"Arithmetic genus" of a plane curve singularity. I believe that the following questions are very basic, but I don't know how to get a reference. 
Consider a curve in the plane $C\in \mathbb C^2$ with a singularity at $0$ and suppose it is 
unibranch at zero (i.e. analytically irreducible). Then I guess one should be able to define "arithmetic genus defect" of the curve at $0$. Namely if one smooths analytically $C$, its geometric genus will grow by a positive number (in case of the cusp $x^2=y^3$ it will grow by one), and let us call this number the defect. 
Question 1. Is this defect well defined (independent of a smoothing)? How is it called and how one should calculate it (say it terms of the local ring of $C$ at $0$)?
Question 2. Suppose we have an explicit local parametrisation of $C$ at $0$, say by two holomorphic functions $f(t), g(t)$ (polynomials if you wish). Is it possible to find this "defect" as a certain invariant of this pair of functions at $t=0$? 

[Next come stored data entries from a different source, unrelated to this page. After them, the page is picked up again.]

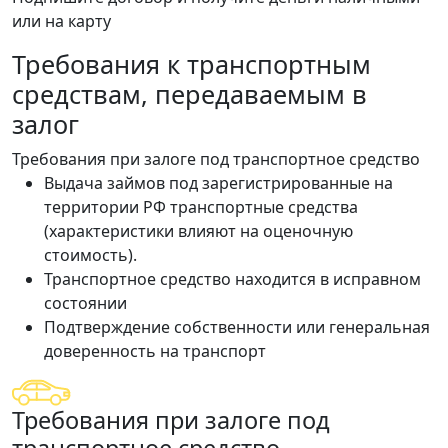
или на карту
Требования к транспортным
средствам, передаваемым в
залог
Требования при залоге под транспортное средство
Выдача займов под зарегистрированные на
территории РФ транспортные средства
(характеристики влияют на оценочную
стоимость).
Транспортное средство находится в исправном
состоянии
Подтверждение собственности или генеральная
доверенность на транспорт
Требования при залоге под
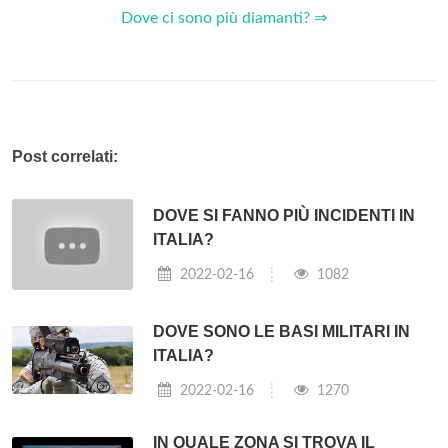
giungendo a poche decine di chilometri da Parigi. Ma tra il 5
e il 12 settembre 1914, nella prima battaglia della Marna, le
truppe francesi riuscirono a fermare l'
avanzata
nemica.
Quando si arrese la Germania?
Alle 02:41 della mattina del 7 maggio 1945 il generale Alfred
Jodl firma nei quartier generali Alleati di Reims in Francia i
documenti di resa della
Germania
. I documenti stabiliscono
che la cessazione delle attività della
Germania
deve avvenire
alle 23:01 CET dell'8 maggio 1945.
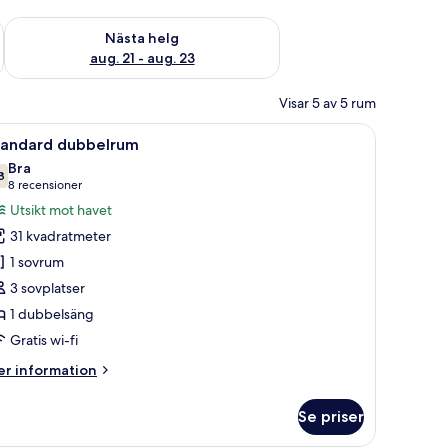
är helgen aug. 14 - aug. 16
Kontrollera tillgängligheten för nästa helg aug. 21 - aug. 23
Nästa helg
aug. 21 - aug. 23
Visar 5 av 5 rum
tt fönster med gardiner.
 en soffa, ett soffbord, en lampa, en garderob och en tavla på väggen.
ppna
Ett hotellrum med två sängar, ett skrivbord, en
6
tandard dubbelrum
la
Bra
oton
8
7,8 av 10
(8 recensioner)
8 recensioner
ör
Utsikt mot havet
tandard
31 kvadratmeter
ubbelrum
1 sovrum
3 sovplatser
1 dubbelsäng
Gratis wi-fi
er
r information
formation
m
Se priser
andard
bbelrum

Question 1 is settled in the answer of unknown and Question 2 in comments to it by Roy and Vivek
 A: Another way to compute the delta invariant in pratice: let $m_1$ be the multiplicity of the curve at the point $p_1$ you are looking for. You blow-up $p_1$, and look for singular points of the strict transform of the curve which lie on the exceptional curve obtained. Denote by $m_2,\dots,m_k$ the multiplicities obtained (which satisfy $m_2+\dots+m_k\le m_1$). Blow-up all these points. Repeat the process until the curve has no singular point infinitely near to $p_1$. You get a set of multiplcities $m_1,\dots,m_l$ (with $l\ge k$). The delta you want is exactly $\sum_{i=1}^l m_i(m_i-1)/2$. This is a direct consequence of adjunction formula.
It depends of the situation, but sometimes it is easier to compute than the formula of Milnor. The multiplicities are easy to get from either the equation of the curve or a parametrisation. 
A: The difference between the geometric genus of the singularity and the geometric genus of a
smoothing (this one being called the arithmetic genus of the singularity) is often called
the delta invariant. If $A$ is the local ring of the singularity, $B$ its normalization, then the delta invariant is the dimension of the complex vector space $B/A$.
It is rather easy to compute the delta invariant if one knows an equation $f(x,y)=0$ of the curve by a formula due to Milnor (see the book "Singularities of hypersurfaces"):
 $2 \delta = \mu  + b - 1 $ where $\delta$ is the delta invariant, $\mu = \dim_{\mathbb{C}} \mathbb{C}[[x,y]]/(\partial_{x}f, \partial_{y}f )$ and $b$ is the number of branches. In the unibranch case, it is simply $2 \delta = \mu$ (example: for the cusp, $\delta = 1$, $\mu =2$).